Ayer me hice a la mar en un rápido viaje a América, y lo que quería era comunicártelo antes de dejar el último puerto europeo. Somos un alegre grupo de cuatro: yo, el profesor Schorlemmer, de Manchester, el doctor Aveling, de Londres, y su mujer, la hija menor de Marx. Schorlemmer y yo regresaremos hacia fines de septiembre y esperamos estar de vuelta en Inglaterra hacia el 2 o el 3 de octubre. El que haya podido realizar este plan, largamente acariciado, este verano ha sido de lo más propicio, y también me habían aconsejado encarecidamente, por razones médicas, que hiciese los dos viajes por mar, bastante largos, y cambiase por completo de aires.  
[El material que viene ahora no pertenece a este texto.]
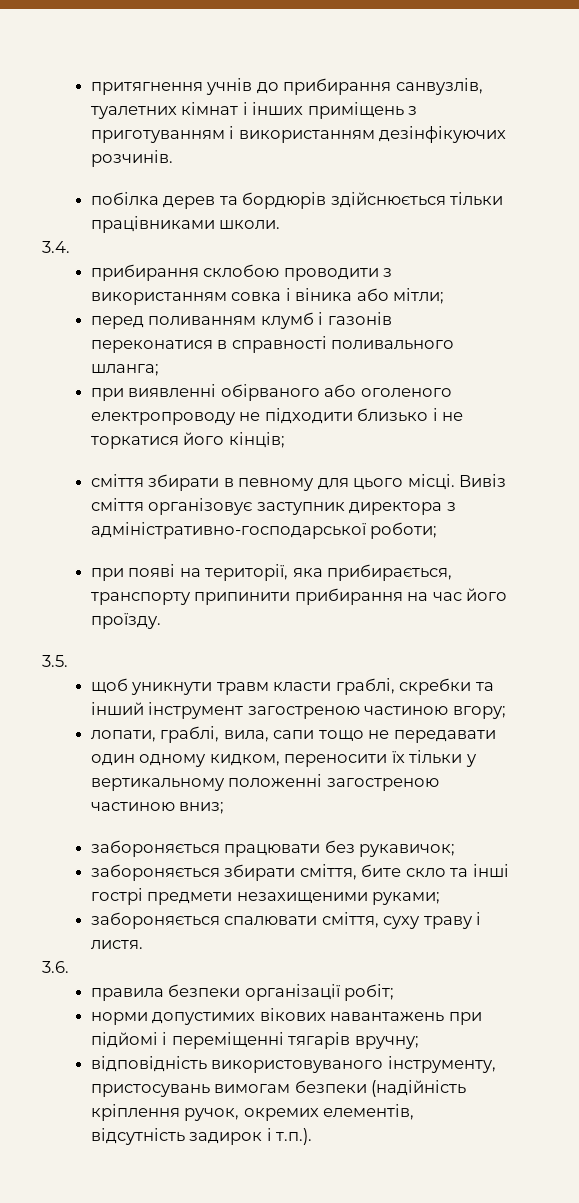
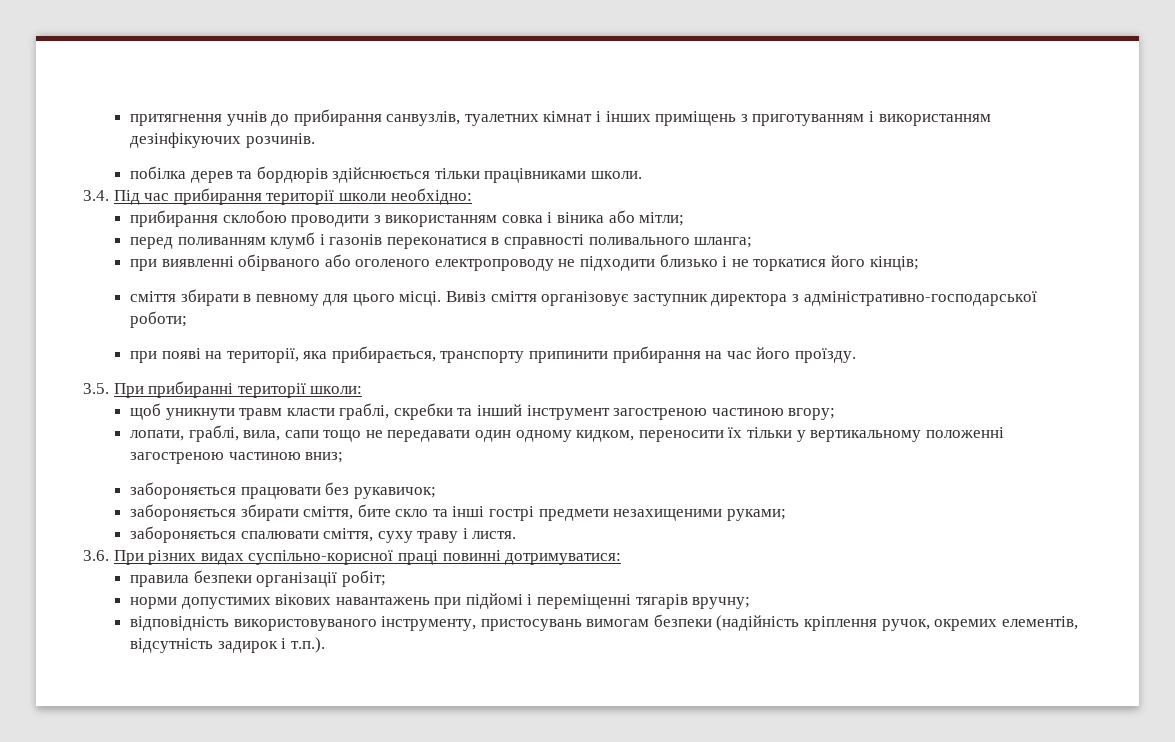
(70, 247) none -> [113,188,472,205] Під час прибирання території школи необхідно:
(68, 661) none -> [113,381,363,398] При прибиранні території школи:
(69, 967) none -> [113,550,622,565] При різних видах суспільно-корисної праці повинні дотримуватися:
Nuestro barco es mucho más hermoso que el Berlín en tierra; tiene casi 6 000 toneladas, y los Aveling regresaron de Nueva York en él hace dieciocho meses. Conocen al capitán, al sobrecargo y a la tripulación, lo cual es muy agradable. Tenemos unos camarotes encantadores, la comida es excelente y, además, hay cerveza americana de tipo lager, que no está nada mal, una larga cubierta para pasear y no demasiados pasajeros, siempre que no suba un gran número en Queenstown; en resumen, todo promete ser muy placentero. Estoy impaciente por ver el mundo del otro lado; nos quedaremos allí tres o cuatro semanas, que es, creo, el tiempo justo.  

Estamos acercándonos a Queenstown, así que será mejor que termine. Cuidad de que todos os mantengáis bien. Os escribiré de nuevo desde el otro lado del océano. Recuerdos a tu mujer y a tus hijos y a todos los demás parientes.